TheBogQueen · 02/06/2014 20:26

And actually that's a rather unkind post Limited

It is vacuous to devote hours of airtime to a process which is deeply unpleasant and adds nothing to the story. It's voyeuristic. It's indefensible. Sure the story needs to be covered but to suggest the media is buzzing about in helicopters in order to make sure the job is done properly is.. Well.. It's not really true is it.

From your post I understand you are personally in Praia de luz watching the work. It's a pretty grim assignment although much more grim fur the people directly involved.

On the day if the Paddington rail crash I visited eight houses of the deceased and afterwards I really questioned what I was doing as a journalist. To me it felt morally indefensible.

Anyway am tired as have spent a nightshift talking to people who are unwell and one sexual deviant at 2am.

TheBogQueen · 02/06/2014 20:29

And I don't see any correlation between Sky's news coverage and a tribute piece in the paper. The two are not the same at all.

ziggiestardust · 02/06/2014 20:40

thebogqueen I was sat in the break room at work and it came on. I started this thread in response to how I felt it was reported, which is what an online forum is all about.

OP posts:
PleaseJustShootMeNow · 02/06/2014 20:41

The news coverage is good, it's what the parents want. This case would have faded away and their daughter been forgotten by everyone apart from her family if it weren't for the media lapping it up. Her parents have worked tirelessly to court the media, to keep the public interested there by pressurising the authorities to get the investigation going again. I just hope for their sake they get the answers they so desperately need.

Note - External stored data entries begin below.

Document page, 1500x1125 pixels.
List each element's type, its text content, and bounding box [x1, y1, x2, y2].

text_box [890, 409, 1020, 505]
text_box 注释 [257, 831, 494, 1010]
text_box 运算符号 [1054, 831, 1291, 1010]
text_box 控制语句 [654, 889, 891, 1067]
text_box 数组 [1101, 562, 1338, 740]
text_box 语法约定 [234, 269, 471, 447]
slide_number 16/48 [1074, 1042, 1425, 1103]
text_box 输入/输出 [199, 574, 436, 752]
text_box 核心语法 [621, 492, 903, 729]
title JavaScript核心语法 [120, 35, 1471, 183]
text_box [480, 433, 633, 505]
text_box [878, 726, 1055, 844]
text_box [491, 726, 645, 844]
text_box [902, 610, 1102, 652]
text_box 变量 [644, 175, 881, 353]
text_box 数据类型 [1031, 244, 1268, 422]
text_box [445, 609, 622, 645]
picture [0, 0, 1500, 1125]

AnyFucker · 02/06/2014 20:41

Thanks MNHQ

limitedperiodonly · 02/06/2014 20:48

And actually that's a rather unkind post Limited

And I think you should step away bogqueen and refrain from being unpleasant about me.

BTW at the Clapham rail crash I didn't report, I gave blood. Do you want to play top trumps? Nighty night.

TheBogQueen · 02/06/2014 20:50

Sure. I'm sorry I didn't mean you personally op. It just angers me that this sort of coverage passes fir news journalism.

It's like... There's a story there which should be told but it need context, it needs critical thinking. It doesn't need endless hours of speculation which is then usually wrong anyway...it adds nothing.

sunshinecity17 · 02/06/2014 20:51

I don't know whether MM was abducted or she died in an accident and I wish people wouldn't talk about her abduction as fact.It is a theory.

I don't know what the point of digging on the scrubland is.They used all this geo phys equipment there before and didn't find anything.And there one lead is seeing a man running towards the port carrying a child .

TheBogQueen · 02/06/2014 20:59

Limited - this isn't about you.

You started with a post telling me you 'despised' me. I 've told you that was 'unkind'

I've a right to say what I think about this. I'm sorry you are offended by that.